Seus comentários ressaltaram sua preocupação de que a Rússia esteja apoiando os rebeldes enviando tanques, armas e combatentes pela fronteira, especialmente depois que os separatistas abateram um avião militar de transporte no sábado. A Rússia nega a acusação.

“O cessar-fogo será declarado assim que a fronteira estiver segura”, declarou Poroshenko em uma reunião do seu conselho de segurança, que agrupa chefes da segurança e da defesa. “Declarar um cessar-fogo enquanto a fronteira está aberta seria irresponsável”.

O secretário do conselho de segurança ucraniano, Andriy Parubiy, disse mais tarde que a Ucrânia planeja construir estruturas não-especificadas na divisa para reforçá-la e demarcá-la mais claramente do lado ucraniano, mas não entrou em detalhes.

Poroshenko convocou o conselho depois de prometer uma resposta firme à derrubada do avião perto da cidade de Luhansk, no leste conflagrado, que matou 49 militares.

Mas seus comentários sugeriram que, em vez de atingir os rebeldes com toda a força do seu Exército, ele deve levar adiante sua política de duas vias: buscar um acordo de paz e permitir que civis sejam retirados enquanto pressiona com uma campanha militar.

A reação inicial dos rebeldes foi desdenhosa.

“Ninguém aqui acredita no que Poroshenko diz. Ele disse que haveria um corredor humanitário para mulheres e crianças, e meia hora depois estavam bombardeando (a cidade de) Slaviansk", afirmou um porta-voz da autoproclamada República do Povo de Donetsk – ambas cidades no leste da Ucrânia.

Ele descreveu a manobra como um cessar-fogo “só para nós, e eles continuarão na ofensiva.

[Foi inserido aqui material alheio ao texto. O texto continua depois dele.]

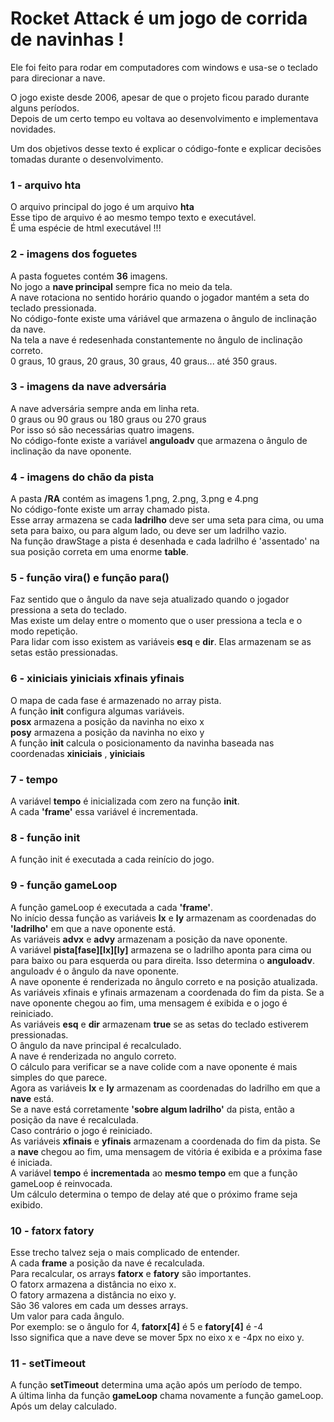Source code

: # Rocket Attack é um jogo de corrida de navinhas !

Ele foi feito para rodar em computadores com windows e usa-se o teclado para direcionar a nave.

O jogo existe desde 2006, apesar de que o projeto ficou parado durante alguns períodos.\
Depois de um certo tempo eu voltava ao desenvolvimento e implementava novidades.

Um dos objetivos desse texto é explicar o código-fonte e explicar decisões tomadas durante o desenvolvimento.

### 1 - arquivo hta
O arquivo principal do jogo é um arquivo **hta**\
Esse tipo de arquivo é ao mesmo tempo texto e executável.\
É uma espécie de html executável !!!

### 2 - imagens dos foguetes
A pasta foguetes contém **36** imagens.\
No jogo a **nave principal** sempre fica no meio da tela.\
A nave rotaciona no sentido horário quando o jogador mantém a seta do teclado pressionada.\
No código-fonte existe uma váriável que armazena o ângulo de inclinação da nave.\
Na tela a nave é redesenhada constantemente no ângulo de inclinação correto.\
0 graus, 10 graus, 20 graus, 30 graus, 40 graus... até 350 graus.

### 3 - imagens da nave adversária
A nave adversária sempre anda em linha reta.\
0 graus ou 90 graus ou 180 graus ou 270 graus\
Por isso só são necessárias quatro imagens.\
No código-fonte existe a variável **anguloadv** que armazena o ângulo de inclinação da nave oponente.

### 4 - imagens do chão da pista
A pasta **/RA** contém as imagens 1.png, 2.png, 3.png e 4.png\
No código-fonte existe um array chamado pista.\
Esse array armazena se cada **ladrilho** deve ser uma seta para cima, ou uma seta para baixo, ou para algum lado, ou deve ser um ladrilho vazio.\
Na função drawStage a pista é desenhada e cada ladrilho é 'assentado' na sua posição correta em uma enorme **table**.

### 5 - função vira() e função para()
Faz sentido que o ângulo da nave seja atualizado quando o jogador pressiona a seta do teclado.\
Mas existe um delay entre o momento que o user pressiona a tecla e o modo repetição.\
Para lidar com isso existem as variáveis **esq** e **dir**. Elas armazenam se as setas estão pressionadas.

### 6 - xiniciais yiniciais xfinais yfinais
O mapa de cada fase é armazenado no array pista.\
A função **init** configura algumas variáveis.\
**posx** armazena a posição da navinha no eixo x\
**posy** armazena a posição da navinha no eixo y\
A função **init** calcula o posicionamento da navinha baseada nas coordenadas **xiniciais** , **yiniciais**

### 7 - tempo
A variável **tempo** é inicializada com zero na função **init**.\
A cada **'frame'** essa variável é incrementada.

### 8 - função init
A função init é executada a cada reinício do jogo.

### 9 - função gameLoop
A função gameLoop é executada a cada **'frame'**.\
No início dessa função as variáveis **lx** e **ly** armazenam as coordenadas do **'ladrilho'** em que a nave oponente está.\
As variáveis **advx** e **advy** armazenam a posição da nave oponente.\
A variável **pista\[fase]\[lx]\[ly]** armazena se o ladrilho aponta para cima ou para baixo ou para esquerda ou para direita. Isso determina o **anguloadv**.\
anguloadv é o ângulo da nave oponente.\
A nave oponente é renderizada no ângulo correto e na posição atualizada.\
As variáveis xfinais e yfinais armazenam a coordenada do fim da pista. Se a nave oponente chegou ao fim, uma mensagem é exibida e o jogo é reiniciado.\
As variáveis **esq** e **dir** armazenam **true** se as setas do teclado estiverem pressionadas.\
O ângulo da nave principal é recalculado.\
A nave é renderizada no angulo correto.\
O cálculo para verificar se a nave colide com a nave oponente é mais simples do que parece.\
Agora as variáveis **lx** e **ly** armazenam as coordenadas do ladrilho em que a **nave** está.\
Se a nave está corretamente **'sobre algum ladrilho'** da pista, então a posição da nave é recalculada.\
Caso contrário o jogo é reiniciado.\
As variáveis **xfinais** e **yfinais** armazenam a coordenada do fim da pista. Se a **nave** chegou ao fim, uma mensagem de vitória é exibida e a próxima fase é iniciada.\
A variável **tempo** é **incrementada** ao **mesmo tempo** em que a função gameLoop é reinvocada.\
Um cálculo determina o tempo de delay até que o próximo frame seja exibido.

### 10 - fatorx fatory
Esse trecho talvez seja o mais complicado de entender.\
A cada **frame** a posição da nave é recalculada.\
Para recalcular, os arrays **fatorx** e **fatory** são importantes.\
O fatorx armazena a distância no eixo x.\
O fatory armazena a distância no eixo y.\
São 36 valores em cada um desses arrays.\
Um valor para cada ângulo.\
Por exemplo: se o ângulo for 4, **fatorx\[4]** é 5 e **fatory\[4]** é -4\
Isso significa que a nave deve se mover 5px no eixo x e -4px no eixo y.

### 11 - setTimeout
A função **setTimeout** determina uma ação após um período de tempo.\
A última linha da função **gameLoop** chama novamente a função gameLoop.\
Após um delay calculado.
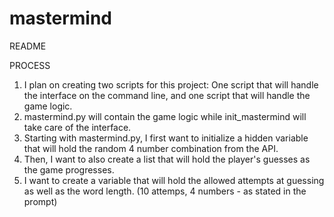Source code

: # mastermind

README

PROCESS

1. I plan on creating two scripts for this project: One script that will handle the interface on the command line, and one script that will handle the game logic.
2. mastermind.py will contain the game logic while init_mastermind will take care of the interface.
3. Starting with mastermind.py, I first want to initialize a hidden variable that will hold the random 4 number combination from the API. 
4. Then, I want to also create a list that will hold the player's guesses as the game progresses.
5. I want to create a variable that will hold the allowed attempts at guessing as well as the word length. (10 attemps, 4 numbers - as stated in the prompt)
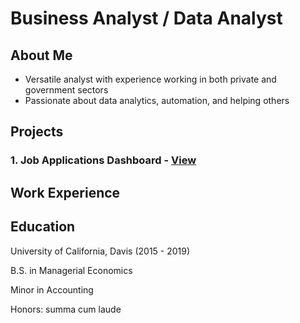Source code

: # Business Analyst / Data Analyst
## About Me
- Versatile analyst with experience working in both private and government sectors
- Passionate about data analytics, automation, and helping others

## Projects

### 1. Job Applications Dashboard - [View](./project_page1.md)



## Work Experience  

## Education

University of California, Davis (2015 - 2019)

B.S. in Managerial Economics

Minor in Accounting

Honors: summa cum laude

Vamos ver se eles param de atirar primeiro”.

Dezenas de tropas do governo, rebeldes e civis foram mortos nos combates desde abril, após a anexação da península ucraniana da Crimeia pela Rússia no mês anterior.

Desde que foi empossado, em 7 de junho, Poroshenko vem tentando obter consentimento para suas propostas de paz enquanto intensifica a “Operação Antiterrorista” para expurgar os rebeldes das várias cidades pequenas e grandes que ocuparam no leste, onde a maioria da população fala russo.